= Beginning of Section =

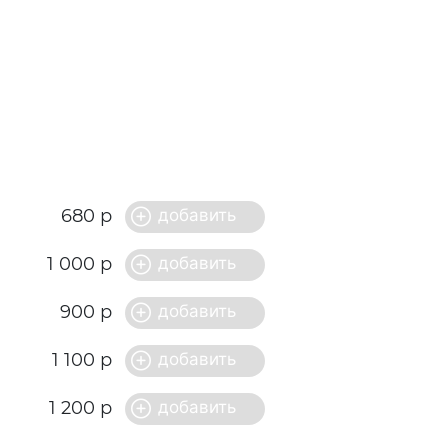
680 р
1 000 р
900 р
1 100 р
1 200 р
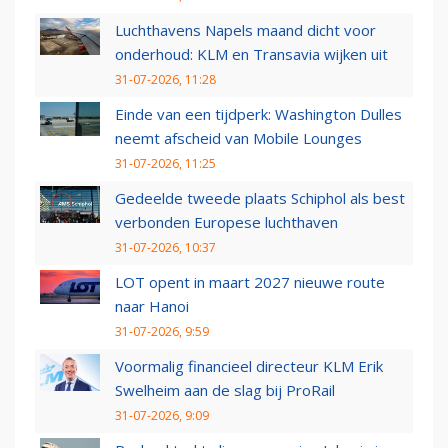
Luchthavens Napels maand dicht voor
onderhoud: KLM en Transavia wijken uit
31-07-2026, 11:28
Einde van een tijdperk: Washington Dulles
neemt afscheid van Mobile Lounges
31-07-2026, 11:25
Gedeelde tweede plaats Schiphol als best
verbonden Europese luchthaven
31-07-2026, 10:37
LOT opent in maart 2027 nieuwe route
naar Hanoi
31-07-2026, 9:59
Voormalig financieel directeur KLM Erik
Swelheim aan de slag bij ProRail
31-07-2026, 9:09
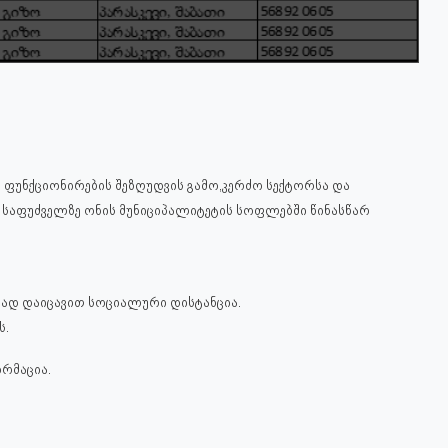
ფუნქციონირების შეზღუდვის გამო,კერძო სექტორსა და
ს საფუძველზე ონის მუნიციპალიტეტის სოფლებში წინასწარ
ად დაიცავით სოციალური დისტანცია.
ს.
რმაცია.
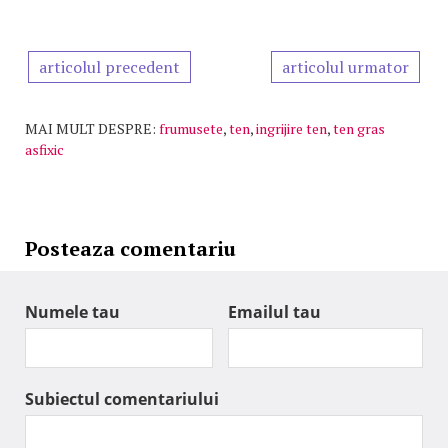
articolul precedent
articolul urmator
MAI MULT DESPRE:
frumusete
,
ten
,
ingrijire ten
,
ten gras
asfixic
Posteaza comentariu
Numele tau
Emailul tau
Subiectul comentariului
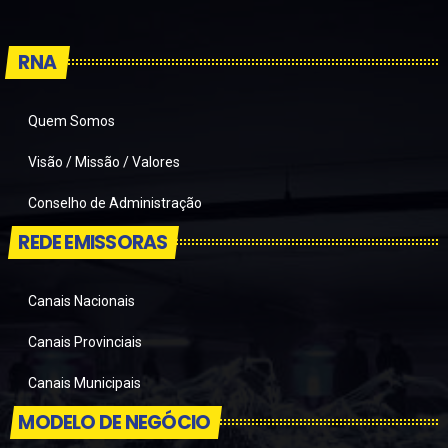
RNA
Quem Somos
Visão / Missão / Valores
Conselho de Administração
REDE EMISSORAS
Canais Nacionais
Canais Provinciais
Canais Municipais
MODELO DE NEGÓCIO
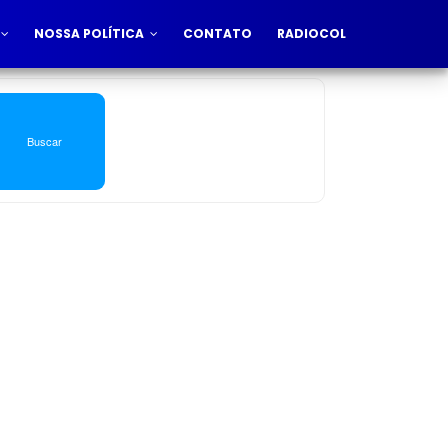
NOSSA POLÍTICA
CONTATO
RADIOCOL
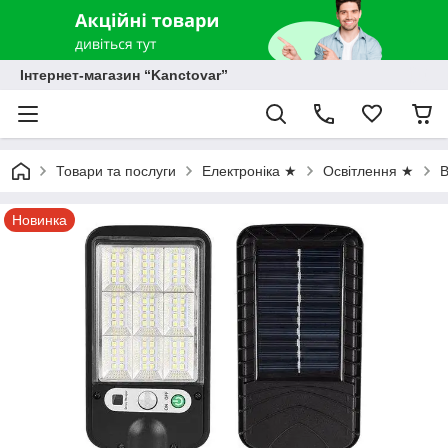
Інтернет-магазин “Kanctovar”
Товари та послуги
Електроніка ★
Освітлення ★
В
Новинка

= End of Section =

REQUIRED WORK
Quote verbatim the final run of lines in the material above, from the line that contains "REDE EMISSORAS" through the very last line, excluding any pictures.

ANSWER FOR THIS EXERCISE
REDE EMISSORAS
Canais Nacionais
Canais Provinciais
Canais Municipais
MODELO DE NEGÓCIO
NOSSA POLÍTICA
CONTATO
RADIOCOL
Інтернет-магазин “Kanctovar”
Товари та послуги
Електроніка ★
Освітлення ★
В
Новинка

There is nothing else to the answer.